Wednesday, August 26, 2009

Fermented Veggie Headstart

Preserved foodImage via Wikipedia

I'm getting all my ducks in a row. I am hoping to get started on the GAPS diet after Saturday so I am getting ready as much as I can. I made two quarts of lacto-fermented vegetable mixes on Monday. I can't wait until I can try them. I didn't measure or follow a recipe but they are coming along great. I have been reading about lacto-fermentation enough that I felt comfortable with my process. I just shredded carrots, ginger, garlic, and onion in the food processor and mushed (technical term) it with my hands with added Celtic sea salt. I then packed into my quart mason jar and put the lid on tight. The other jar consists of cabbage, radish, turnip and tiny bit of carrot mixture and salt. It worked out great and is fermenting away in my office covered with a folded sheet.

I knew I would need lacto-fermented veggies for the GAPS diet so I wanted to get those going ahead of time. I think they will make a lot of juice which is what we want in the beginning. I think I will make some other mixes after Saturday. I keep saying Saturday because I will be driving the two hours to Whole Foods (the closest source of organic produce and butter) and also picking up my order of pastured meat and eggs at the farmer's market. (The irony of which you can't possibly appreciate unless you could see how many pastures full of cows and farms I pass in that two hour drive.)

Speaking of irony, I am currently paying for 20 acres of pine trees out in the country. We originally bought this land to have some room out in the country to do whatever we wished. Now that I am pushing to do what I always wanted (raise chickens and goats and cows and vegetables, you know, farm) I find out my husband has no intention of being a farmer (or farmer's husband). I never hid my intentions from him (in fact, I was very excited about it from the very beginning) so I don't know why he never shared his ideas about what we would do with the land.

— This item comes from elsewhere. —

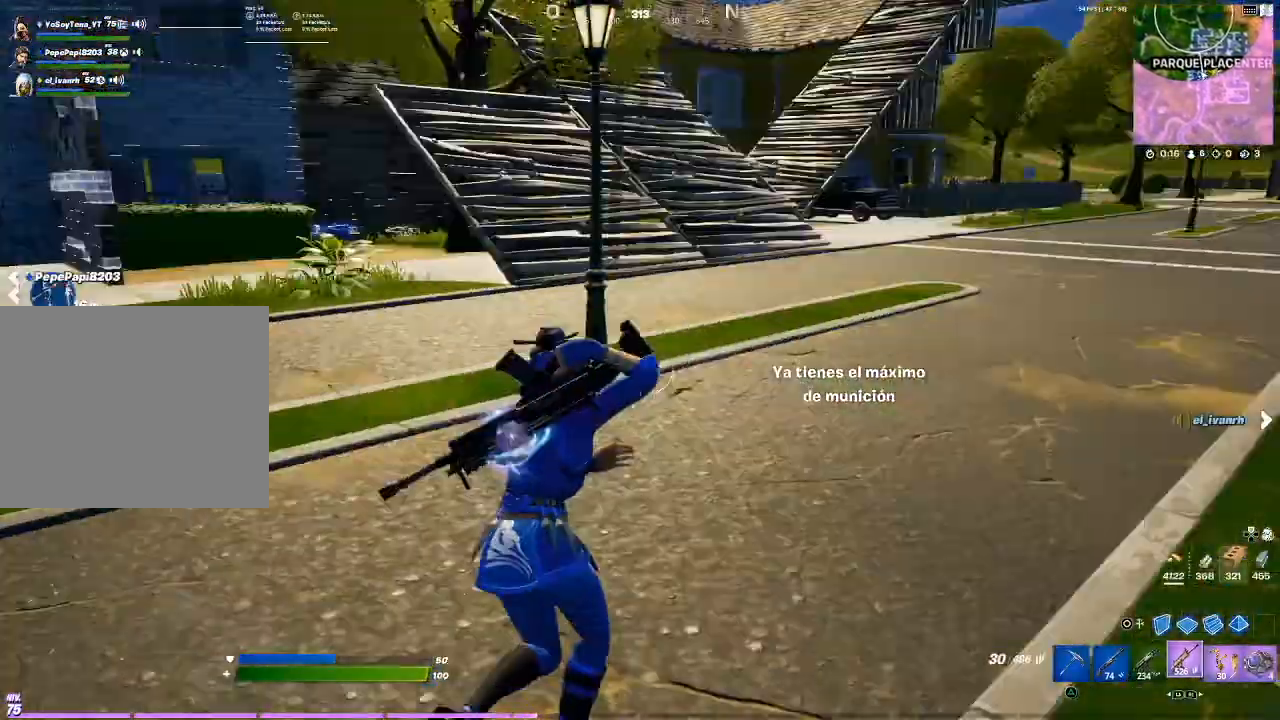
{"buttons": [], "events": []}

Apparently, he now wants to spend the next 5 - 10 years watching pine trees grow so we will get a "good price" for them when we cut them. We may be approaching an impasse.

His idea is to buy pastured beef, chicken, eggs, and organic veggies from other farms. Forever. My idea is to start small by trying to raise enough to feed our family at first. Once we get the hang of it we can expand our operation to raise enough to sell. I don't know if it will ever make me rich, but I do know that I want to guarantee my family access to quality foods. If you read the news, you can probably see the wisdom of trying to secure these foods for our family. Not to mention that the farm that I want to buy eggs from said that she won't have enough to meet demand. We have wonderful climate here in Alabama and a shortage of family truck farms (especially organic). Alabama farmers bought the whole "better farming through chemicals" method the county agents sold in a big way.

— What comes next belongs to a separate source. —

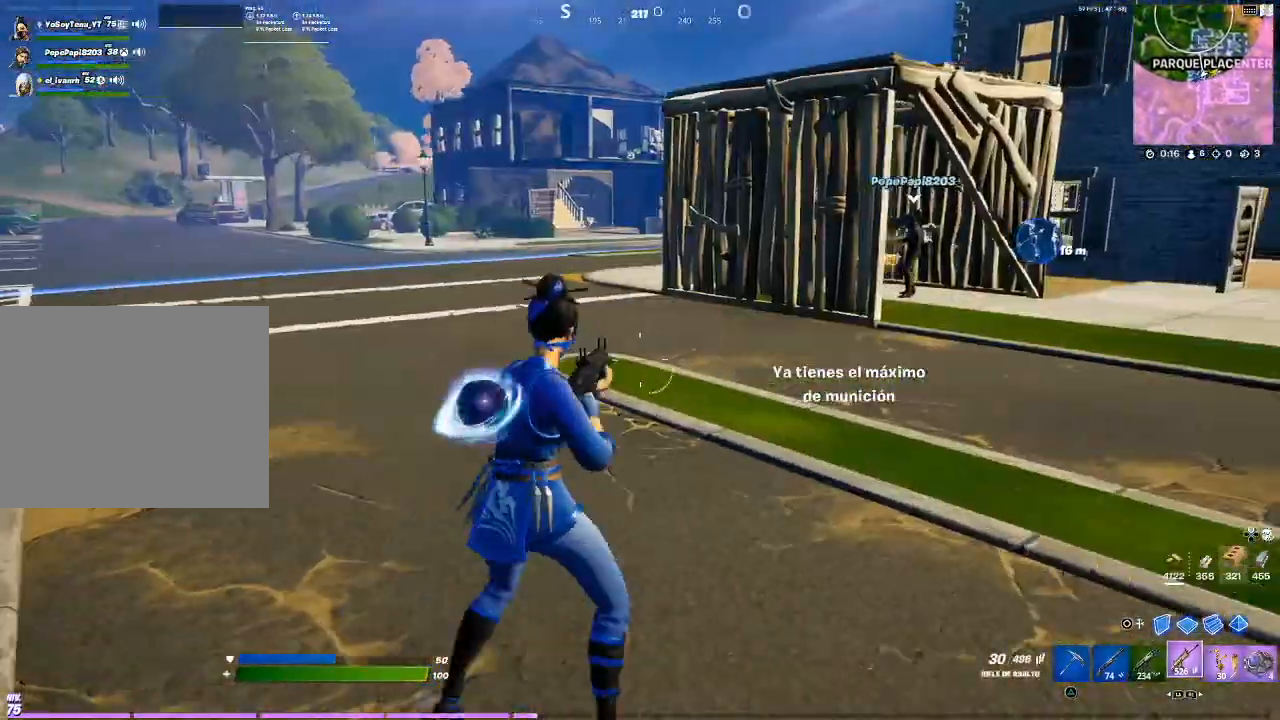
{"buttons": [], "events": []}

This GAPS diet is going to be more complicated than it looks on paper (and not because of the cooking). The pastured eggs, beef, pork, and organic vegetables are going to become too expensive. I can already feel the pressure, but I don't cave to pressure so well since I became ill. I have two teenagers that I fully intend to get well so that they can start their adult lives without the burden of ill health hanging over them.

Personal Heroes:
  1. Sandor Ellix Katz is a fearless citizen of this earth sharing knowledge about the link between fermented foods and health. His book, Wild Fermentation: The Flavor, Nutrition, and Craft of Live-Culture Foods started me on the path toward GAPS.
  2. Joel Salatin is a farmer for the future of food in this country. He is spreading the word about sustainable organic farming as a profitable business. Check out his book,You Can Farm: The Entrepreneur's Guide to Start & Succeed in a Farming Enterprise if you have any inclination toward growing your own food.
  3. Eliot Coleman has inspired me to try my hand at growing food throughout the year. After all, if he can do it in Maine under a blanket of snow, I should be able to manage something in Alabama (it probably won't even freeze but maybe twice all winter here). His book, Four-Season Harvest: Organic Vegetables from Your Home Garden All Year Long, is very informative even for a backyard gardener. He has a new book, The Winter Harvest Handbook: Year Round Vegetable Production Using Deep Organic Techniques and Unheated Greenhouses, that I can't wait to read.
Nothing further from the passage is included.